Me gusta pensar eso de que, en algún lugar del mundo, siempre existirá una persona mejor que nosotros; que no importa a lo que nos dediquemos, invariablemente habrá alguien que nos supere. Da igual la profesión o el oficio: financiero, diseñador, abogado, médico, publicista, poeta, contador de lunares, cantante o deportista. En el sitio menos pensado, existe un ser capaz de superarnos en este instante.

¿Pero será que, al día de hoy, viva sobre la faz de la Tierra un hombre cuyo nombre desconozcamos, capaz de correr más rápido que el actual campeón italiano olímpico de los 100 metros?, ¿o, incluso, que alejado de los reflectores, de los cronómetros y los medios de comunicación, alguien pudiera bajar del récord de los 9.58 segundos que aún ostenta Usain Bolt, simplemente por un talento nato?

Me vino este tema a la cabeza cuando cuando corría, otra vez, en mis habituales Viveros de Coyoacán y me rebasó una mujer a un paso descomunal.

Me cuesta trabajo creerlo, pues se trata de atletas dedicados en cuerpo y alma a la velocidad y a bajar sus tiempos en apenas centésimas de segundo, dado que se encuentran ya al límite. Deportistas que se desviven por destacar en sus disciplinas, así como para que —de la nada— surja un tipo superdotado que los deje atrás sin decir “agua va”. Es difícil pensarlo, aunque fascinante, porque —al final de cuentas— todo, absolutamente todo, es posible.

¡Cuántos Messis no habitarán el planeta!, ¡cuántas niñas y niños superdotados con la pelota que nunca vestirán la camiseta de ningún equipo! Cuántos bailarines fantásticos que no volarán sobre escenarios. Tantos pequeños, jóvenes y adultos prodigios cuyas habilidades y dones no saldrán a la luz o en los shows televisivos en los que hoy suelen descubrirse a las nuevas promesas.

Pero tampoco es menester brillar en una pantalla para deslumbrar. Guarda también cierta belleza que en los rincones más remotos de nuestros pequeños universos fulguren pequeñas estrellas a las que no siguen millones, sino apenas los más conocedores de la comunidad. No es obligatorio saltar a la perturbadora fama; a veces, resulta más condecorante mantener el perfil bajo de la grandeza y la sabiduría.

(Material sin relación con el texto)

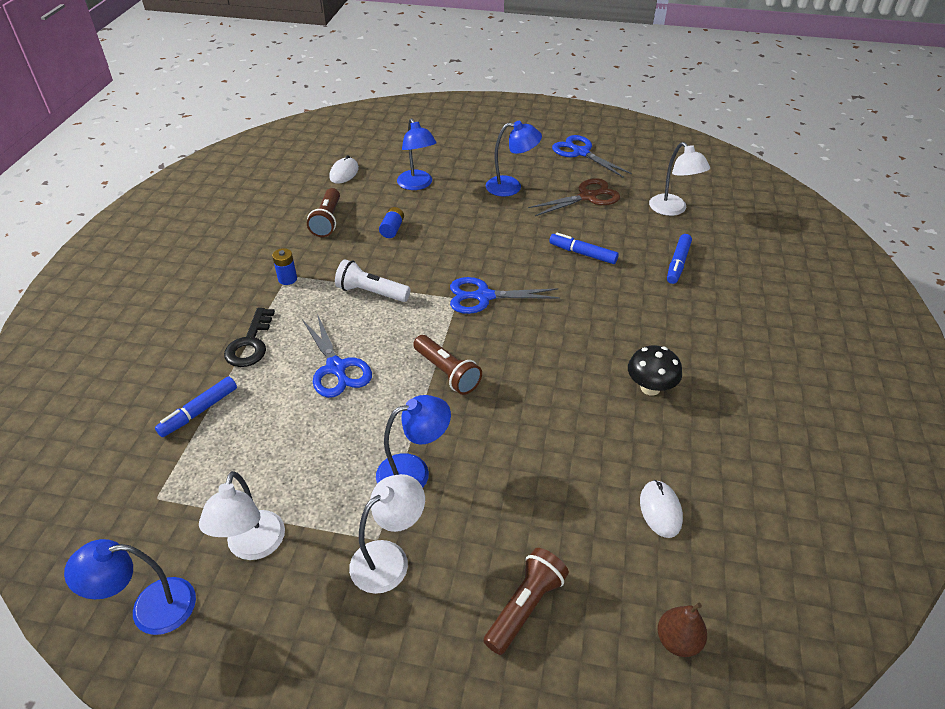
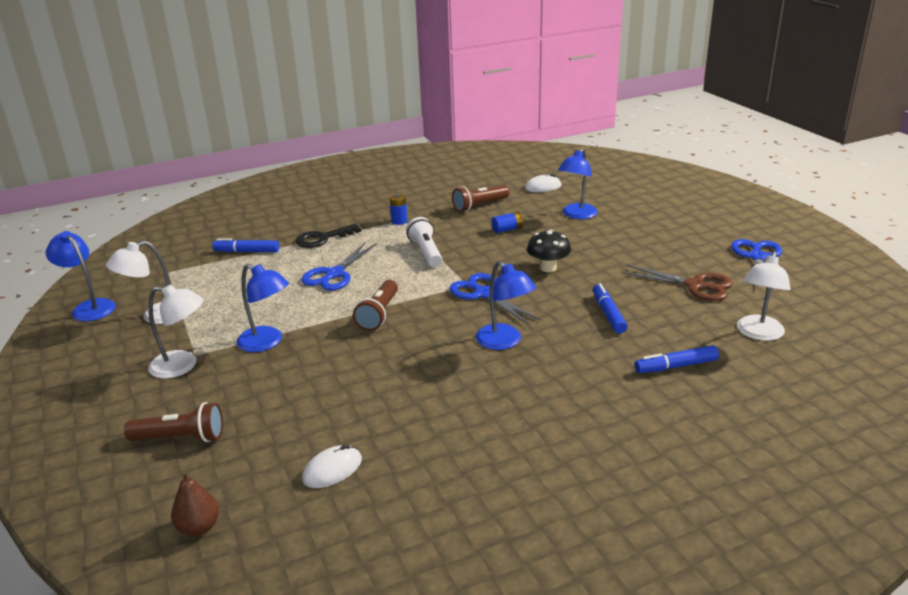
camera: 55 degrees right, 15 degrees down
(511, 187) = (644, 249): blue lamp -> blue lamp (504, 342)
(650, 388) = (476, 412): black mushroom -> black mushroom (548, 268)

No todo tiene que ser tan magnánimo, es cosa de aprender a apreciar los tesoros escondidos, de disfrutar de una obra maestra de la literatura en un engargolado que jamás publicará una editorial, o de las genialidades futbolísticas de un grupo de niños de quinto de primaria, en un partido de escuela, sin esa imperiosa necesidad de pensar en más.